Friday, December 31, 2010

Second Sight

I knew that my sight was not as sharp as it had been, but I put off going to the doctor for about a year. Finally a month ago I had that long dreaded appointment. The doctor confirmed that I was nearsighted and needed glasses, I had been expecting to need reading glasses as well, so her verdict was slightly more positive than I'd allowed for. I was feeling okay. Then she put drops in my eyes to dilate the irises and told me to go look at frames while the drops took effect.

And there I stood, facing walls and walls of glasses. Panic set in. I randomly put a pair on my face. All I could see was a face with glasses, I didn’t even register how the glasses looked. I picked another pair. With each pair I got more freaked out. This was going to be a permanent part of my life now. When a shop assistant came over I told her I didn’t know what I wanted and I wasn’t going to buy glasses today anyways.

Maybe I didn’t really need glasses? The doctor said I would only really have to wear them when I drove, and I don’t have a car. I was functioning fine without glasses. Maybe I could get away without them for another year. How bad was my sight anyways?

I gave in and ordered a cheap pair online.

On Wednesday my first pair of glasses arrived in the mail. We were on our way to my parents house for a delayed Christmas dinner. I unwrapped them in the car and put them on. I had been told that I would really see the difference when I looked at trees. And there it was, instead of seeing a tree as a collection of branches, I could see every twig, every twist of bark and layer of snow, slight and thick. And not just with the trees closest to me, but all of them, everything I looked at was minutely detailed, as if I were looking at an exquisite engraving or a finely detailed miniature.

“Are you going to be okay?” Andrew asked.

“Probably. But this is really freaking me out.”

I couldn’t stop staring at everything. We drove over the bridge and the guardrail, a grid of steel bars was lit up by a streetlight which threw square shadows and was lined with glistening white snow all of which stretched into the distance, swelling in its approach.

“I can’t believe that I haven’t been seeing all of this. What else have I been missing?”

I look like a different person and feel like a different person, but that detail is addictive and the act of putting on glasses, of making one simple movement which instantly brings the world into clarity, is stunning.

Tuesday, December 21, 2010


The cold February water shocked the breath right out of me. It felt good, really good, my blood was pumping, I was alive and young and crazy and alive, very very alive. We hadn’t jumped in for a swim, we’d jumped in for a shock, so as soon as the shock was over, we tried to pull ourselves out.

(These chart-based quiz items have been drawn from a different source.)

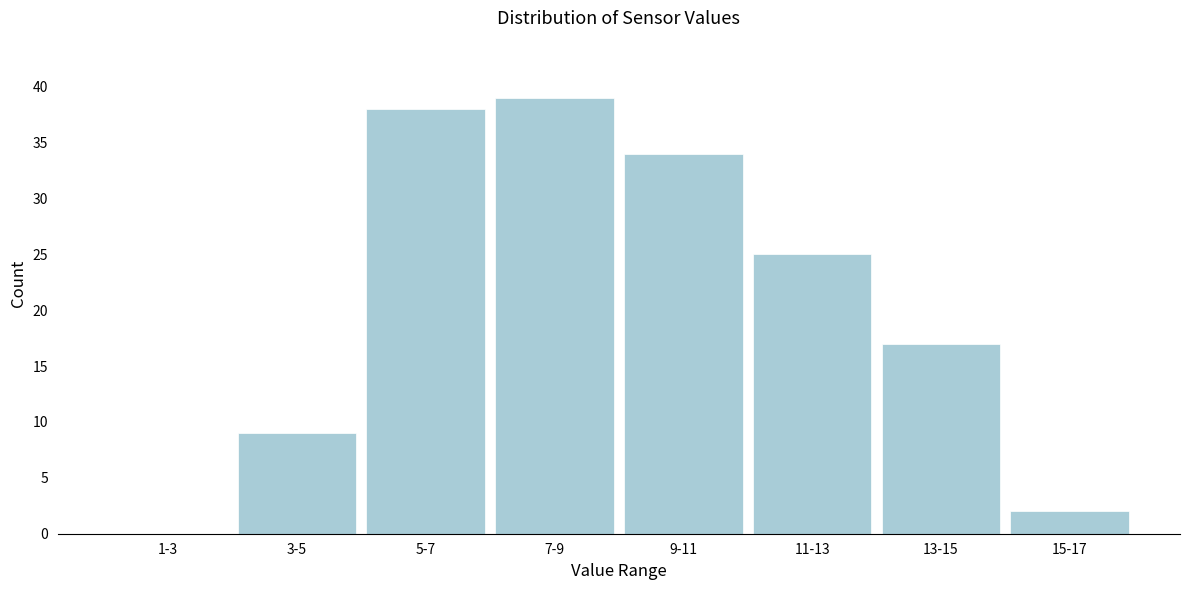

Reading left to right, what are all the values shown in this chart?

1-3=0	3-5=9	5-7=38	7-9=39	9-11=34	11-13=25	13-15=17	15-17=2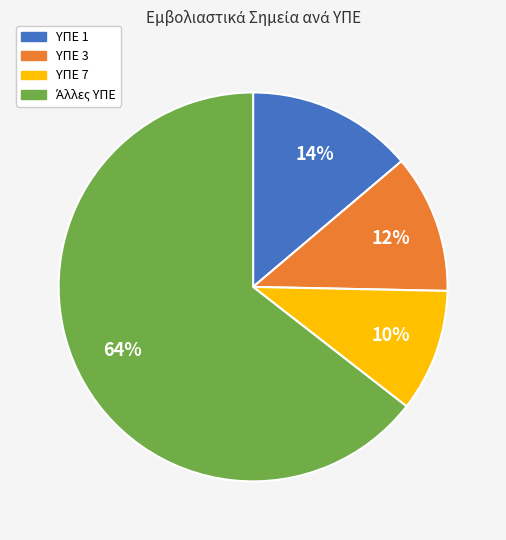

To the nearest percent, what is the average slice percentage?

25%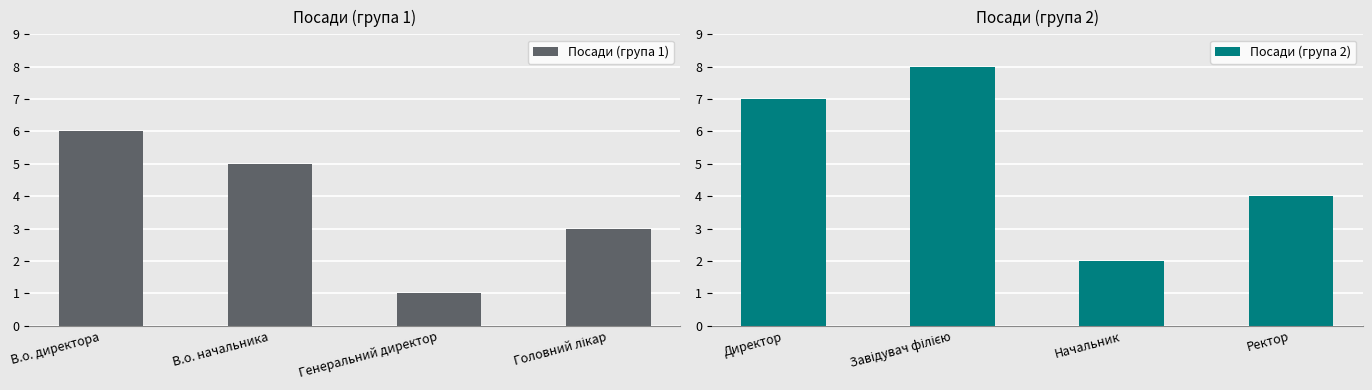

The value of Посади (група 1) at В.о. начальника is 5. True or false?

True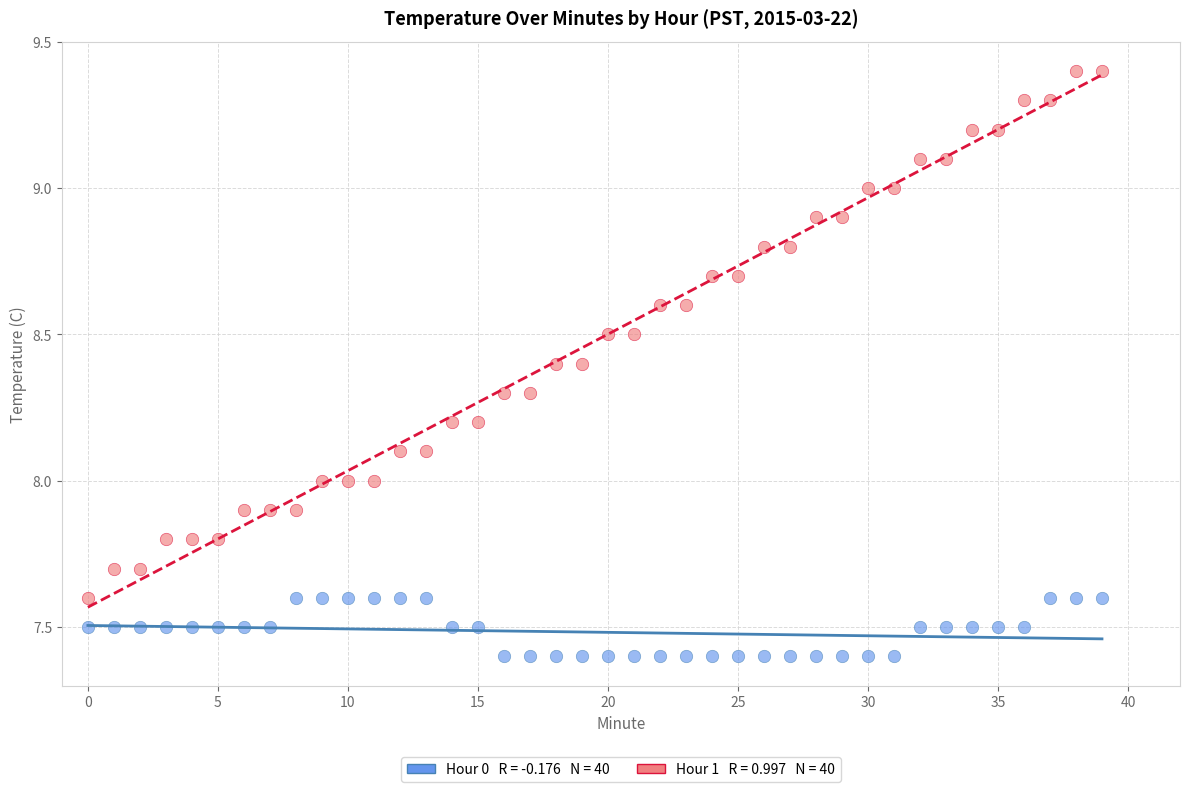

Across all data points, what is the range of Y values (max minus min)?

2.0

I had been a competitive swimmer and diver, and on the first pull I hadn’t been concerned. I firmly grabbed the icy, rough wooden boards of the float deck and pulled while kicking my feet as hard as I could. I managed to get my shoulders above the deck level, but not enough of my body to belly flop and tilt my weight out. I fell back into winter ocean. Alana, the friend I had convinced to come along, fell back by my side.

I could feel the cold in my knees. My hands were turning into claws. Alana and I gasped, breathing out in plumes of white. Neither of us said anything, but I was sure that Alana’s mind was running the same paths as mine. We were going to die if we didn’t get out. How long could an unprotected body survive in the glacial waters of Southeast Alaska? How long was it? I had been told a thousand times, five minute?  Ten?  Twenty?  It felt like we’d been in the water for an hour.

The view from the float.  From the CBJ webiste.
If we didn’t get out, we were going to die and the next morning our naked bodies would be found floating in the seaglass green water, bumping along the creosote soaked pilings of the dock.

We both grabbed the slippery deck with our cramped hands and this time, instead of kicking, we scrabbled our feet along the submerged base of the dock, ignoring the mussels and barnacles that sliced into the winter soft skin. This pull had to be the pull that brought me to safety, so instead of dropping back into the water when my arms felt like they were going to give out, I clung, and pulled with my fingers, and then my elbows, and then my chest.

We made it out.

We tugged our clothes on and ran up the ramp and back to the car. Once we were safely within the heated space, we started to laugh, and then howl, and tell each other how amazing that was, how crazy. We drove to a friend’s house where Alana told everyone gathered what crazy girls we were.

It wasn’t until I took my shoes off that I noticed that my socks were glued to my feet with dried blood. I washed out the stinging cuts. At the time I moaned and groaned until the cuts were fully healed and it stopped hurting to walk.

Now I think it was a small price to pay for living past 17.